BEGIN SOURCE DOCUMENT

KXIC
- Iowa City, Iowa; United States;
- Broadcast area: Cedar Rapids; Johnson County
- Frequency: 800 kHz
- Branding: KXIC 800

Programming
- Format: Sports
- Affiliations: Fox Sports Radio; Iowa Hawkeyes Radio Network; Chicago Cubs Radio Network;

Ownership
- Owner: iHeartMedia, Inc.; (iHM Licenses, LLC);
- Sister stations: KKRQ, KKSY-FM, KMJM, KOSY-FM, WMT

History
- First air date: June 7, 1947
- Call sign meaning: Iowa City

Technical information
- Licensing authority: FCC
- Facility ID: 29075
- Class: D
- Power: 1,000 watts day; 199 watts night;
- Transmitter coordinates: 41°41′15″N 91°32′39″W﻿ / ﻿41.68750°N 91.54417°W

Links
- Public license information: Public file; LMS;
- Webcast: Listen Live
- Website: kxic.iheart.com

= KXIC =

Radio station in Iowa City, Iowa

KXIC (800 AM) is a commercial radio station licensed to Iowa City, Iowa, and serving the Cedar Rapids area as well as Johnson County. The station is owned by iHeartMedia and licensed to iHM Licenses, LLC. It airs a sports radio format, with some news and talk shows. Most programming comes from Fox Sports Radio.

KXIC operates on 800 kHz, a Mexican clear channel frequency reserved for XEROK in Ciudad Juárez. As a result, it reduces power at night from 1,000 watts to 199; prior to 1986, it broadcast during the daytime only. It uses a directional antenna for both daytime and nighttime operation.

==History==
The Johnson County Broadcasting Corporation received a construction permit for a new daytime-only radio station in Iowa City from the Federal Communications Commission on December 15, 1947. The permittee was formed by four war veterans, two with prior involvement at WSUI and two employed other stations in the region and sought to bring the first commercial station to Iowa City (WSUI is owned by the University of Iowa). KXIC began broadcasting on June 6, 1948, as an independent outlet. The station was the originating outlet for radio broadcasts of Iowa Hawkeyes football, feeding a statewide network for decades; Gene Claussen called games until the 1980s, when the Hawkeyes consolidated their network under one broadcast originating at WHO. George M. Ludwig, a state representative and father of space scientist George H. Ludwig, served as KXIC's farm editor for 11 years before his death in 1959. While he was in college at the University of Iowa, future NBC newsman Tom Pettit worked at KXIC.

END SOURCE DOCUMENT
BEGIN PROVIDED RECORDS

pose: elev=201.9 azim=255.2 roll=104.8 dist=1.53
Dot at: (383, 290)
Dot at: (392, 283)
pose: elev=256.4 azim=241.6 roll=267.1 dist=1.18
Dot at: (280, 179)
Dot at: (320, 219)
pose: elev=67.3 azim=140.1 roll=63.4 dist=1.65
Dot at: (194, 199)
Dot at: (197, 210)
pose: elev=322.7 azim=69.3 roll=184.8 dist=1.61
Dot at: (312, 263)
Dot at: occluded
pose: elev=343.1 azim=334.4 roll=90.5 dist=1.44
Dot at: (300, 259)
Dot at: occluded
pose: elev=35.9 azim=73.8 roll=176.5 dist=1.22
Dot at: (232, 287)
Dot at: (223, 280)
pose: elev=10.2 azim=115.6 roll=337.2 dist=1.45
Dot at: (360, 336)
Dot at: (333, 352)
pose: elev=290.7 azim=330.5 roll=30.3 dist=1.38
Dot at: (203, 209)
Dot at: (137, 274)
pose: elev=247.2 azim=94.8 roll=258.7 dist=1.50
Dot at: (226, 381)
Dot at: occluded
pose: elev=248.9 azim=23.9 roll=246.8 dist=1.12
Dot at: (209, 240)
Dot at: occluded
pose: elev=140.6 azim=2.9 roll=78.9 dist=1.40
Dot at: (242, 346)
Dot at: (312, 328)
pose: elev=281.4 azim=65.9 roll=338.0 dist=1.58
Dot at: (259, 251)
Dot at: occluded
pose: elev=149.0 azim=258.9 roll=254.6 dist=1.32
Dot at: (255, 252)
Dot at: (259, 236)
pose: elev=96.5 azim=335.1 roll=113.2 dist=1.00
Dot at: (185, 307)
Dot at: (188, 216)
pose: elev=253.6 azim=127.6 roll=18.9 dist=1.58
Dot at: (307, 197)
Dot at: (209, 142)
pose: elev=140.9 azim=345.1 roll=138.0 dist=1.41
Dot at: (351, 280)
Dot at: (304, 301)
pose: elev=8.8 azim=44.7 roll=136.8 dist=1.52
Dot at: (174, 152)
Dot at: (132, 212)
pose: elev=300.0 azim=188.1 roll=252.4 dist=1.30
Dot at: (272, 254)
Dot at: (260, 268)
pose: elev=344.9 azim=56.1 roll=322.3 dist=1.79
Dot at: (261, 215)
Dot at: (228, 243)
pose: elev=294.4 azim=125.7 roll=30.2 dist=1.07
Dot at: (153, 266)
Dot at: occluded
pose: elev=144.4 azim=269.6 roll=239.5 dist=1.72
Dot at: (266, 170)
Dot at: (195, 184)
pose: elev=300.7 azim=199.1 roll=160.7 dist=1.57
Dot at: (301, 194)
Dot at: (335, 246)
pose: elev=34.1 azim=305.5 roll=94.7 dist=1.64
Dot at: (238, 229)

END PROVIDED RECORDS

### YOUR TASKS
• A. According to the KXIC article, how many years did George M. Ludwig serve as the station's farm editor?
• B. Keep writing the KXIC article from its last sentence onward.
The items have nothing to do with the KXIC article.

### TASK RESULTS
• A. 11 years.

• B.
In the 1960s, Interstate 80 was constructed in Iowa. For several years, KXIC protested the condemnation of part of its transmitter site land for use to build the new highway, as the 8.47 acres of land seized was crucial to the station's future plans to increase power from 1,000 to 5,000 watts. The radio station had initially been awarded $13,200 by a commission seizing land for the interstate, but it appealed the award, asking for $75,000 and later $100,000. The case reached the Iowa Supreme Court before it was returned to Johnson County district court, where a jury awarded the station $53,250; the higher court overturned the award because it included inadmissible evidence about a power increase it felt was infeasible. After the interstate was built, studies were conducted to ensure that lighting on the nearby interchange with Dubuque Street did not interfere with KXIC's operation.

With the door shut on an increase to 5,000 watts, KXIC opted to expand into FM broadcasting. In May 1966, KXIC-FM 100.7 signed on. In addition to a new FM station, KXIC constructed expanded studios at the transmitter site.

Former logo

After more than three decades of broadcasting, the Johnson County Broadcasting Company sold KXIC and the FM station, at that time known as KICG, to Tom Ingstad's Red River Valley Broadcasting Corporation in 1979 for $975,000. In the early 1980s, the station jettisoned its longtime full-service middle of the road format to take on country music sound; KXIC then adopted the syndicated Music of Your Life oldies/adult standards format in 1984. Two years later, in September 1986, KXIC was allowed to broadcast at night for the first time, picking up NBC Talknet programs. Several months later, KXIC flipped to classic hits.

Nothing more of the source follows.